= Scopas of Aetolia =

Aetolian general

Scopas (Σκόπας) was an Aetolian general, who served both his native Aetolian League in the Social War (220–217 BC) and Ptolemaic Egypt against the Seleucids, with mixed success. He was executed in 196 BC at Alexandria for conspiring to seize the power of the realm for himself.

==Service in the Social War==
At the period of the outbreak of the Social War (220–217 BC), Scopas held a leading position among his countrymen. He was a kinsman of Ariston, who at this time held the office of strategos in the Aetolian League, and the latter confided to him the chief conduct of affairs. On this account it was to Scopas that Dorimachus applied for assistance after the ill success of his expedition against Messenia, and although no pretext had been given for involving the Aetolians in war, these two generals (Scopas and Dorimachus) were bold enough to undertake the enterprise on their own account.

In the spring of 220 BC Scopas and Dorimachus formed an expedition against the Messenians, and not only ravaged the territories of the latter, but when Aratus at the head of the Achaean army came to the Messenians support, the forces of Scopas and Dorimachus defeated Aratus and his forces at Caphyae. The forces of Scopas and Dormimachus then returned home. This action led to a public declaration of war by the Achaean League and their ally Philip V of Macedon against the Aetolians. The Aetolians chose Scopas for their strategos during the ensuing year, and entrusted to Scopas the conduct of the war which he had himself brought upon them. In the spring of 219 Scopas invaded Macedonia with a large force, laid waste the open country of Pieria without opposition, and having made himself master of Dion, not only destroyed the town, but plundered and burnt the celebrated temple which gave its name to the city. Meanwhile, however, Scopas neglected the defense of Aetolia itself, leaving it open to Philip to obtain important advantages on the side of the Acarnanians. The next year (218 BC) Scopas was sent by Dorimachus (who had succeeded Scopas as strategos) with a mercenary force to the assistance of the Eleans, but we have no further account of his operations in that year, or for the remainder of the Social War. Scopas name does not again occur in records until the year 211 BC, when Scopas again held the office of general, and in that capacity presiding in the assembly of the Aetolians, which concluded the alliance with the Roman praetor, Marcus Valerius Laevinus. The conquest of Acarnania was the bait held out to allure the Aetolians into this league, and Scopas immediately assembled his forces for the invasion of that country. But the determined resistance of the Acarnanians themselves, and the advance of Philip to their relief, rendered Scopas' efforts null. The next year (210 BC) Scopas was co-operating with Laevinus in the siege of Anticyra in Phocis. After its capture, the city was given up to the Aetolians.

==Service in Egypt==
After the end of the war with Philip, we are told that the Aetolians were distracted with civil dissensions, and in order to appease these disorders and so as to provide some remedy against the burden of debts with which the chief persons in the country were oppressed, Scopas and Dorimachus were appointed to reform the constitution, in 204 BC. They were certainly not well qualified for legislators, and Scopas had only undertaken the charge from motives of personal ambition; on finding himself disappointed, he withdrew to Alexandria. Here he was received with the utmost favour by the ministers who ruled during the minority of the young Ptolemy V Epiphanes, and appointed to the chief command of the army in Coele-Syria, where he had to make head against the ambitious designs of Antiochus the Great. At first he was completely successful, and reduced the whole province of Judaea into subjection to Ptolemy, but was afterwards defeated by Antiochus at the Battle of Panium. Shutting himself up within the walls of Sidon, after an ineffectual attempt by Ptolemy to relieve him he was ultimately compelled by famine to surrender.

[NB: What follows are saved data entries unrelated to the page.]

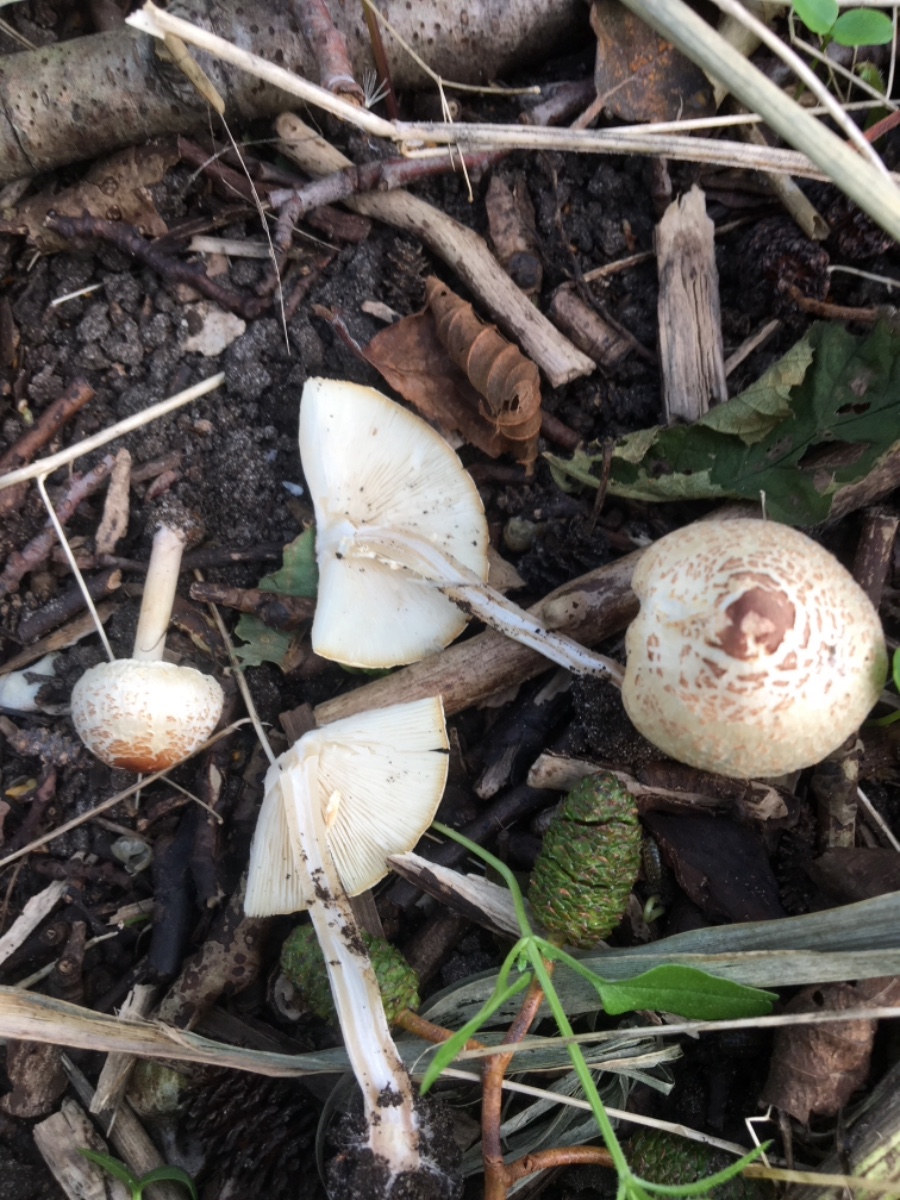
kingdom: Fungi
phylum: Basidiomycota
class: Agaricomycetes
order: Agaricales
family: Agaricaceae
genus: Lepiota
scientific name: Lepiota cristata
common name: stinkende parasolhat
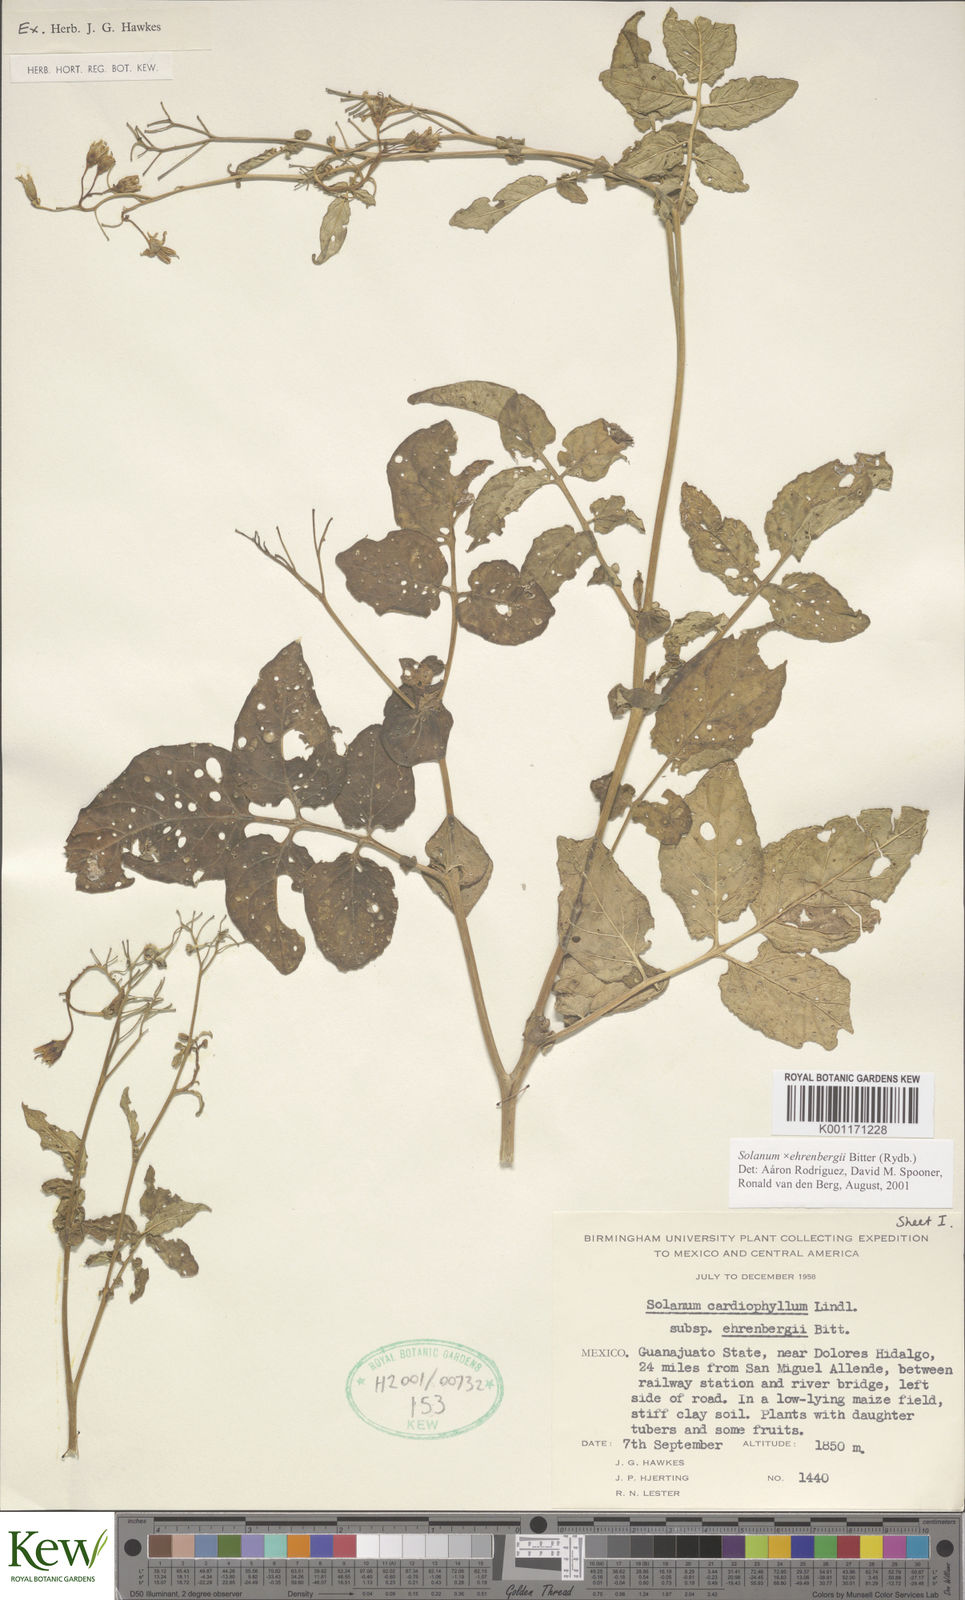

Notwithstanding this ill success he appears to have continued in high favour at the Ptolemaic court, and in 200 BC he was sent to Greece with a large sum of money to raise a mercenary force for the service of Ptolemy, a task which he performed so successfully as to carry back with him to Alexandria a body of above 6,000 of the flower of the Aetolian youth. His confidence in the support of so large a force, united to his own abilities, and the vast wealth which he had accumulated in the service of the Egyptian king, appears to have inflamed his ambition, and led him to conceive the design of seizing by force the chief administration of the kingdom. But his projects were discovered before they were ripe for execution, and a force was sent by Aristomenes, the chief minister of Ptolemy, to arrest him. Scopas was taken by surprise, and unable to offer any resistance. He was at once led before the council of the young king, condemned to death, and executed in prison the next night, in 196 BC. According to Polybius he had well deserved his fate by the reckless and insatiable rapacity which he had displayed during the whole period of his residence in Egypt.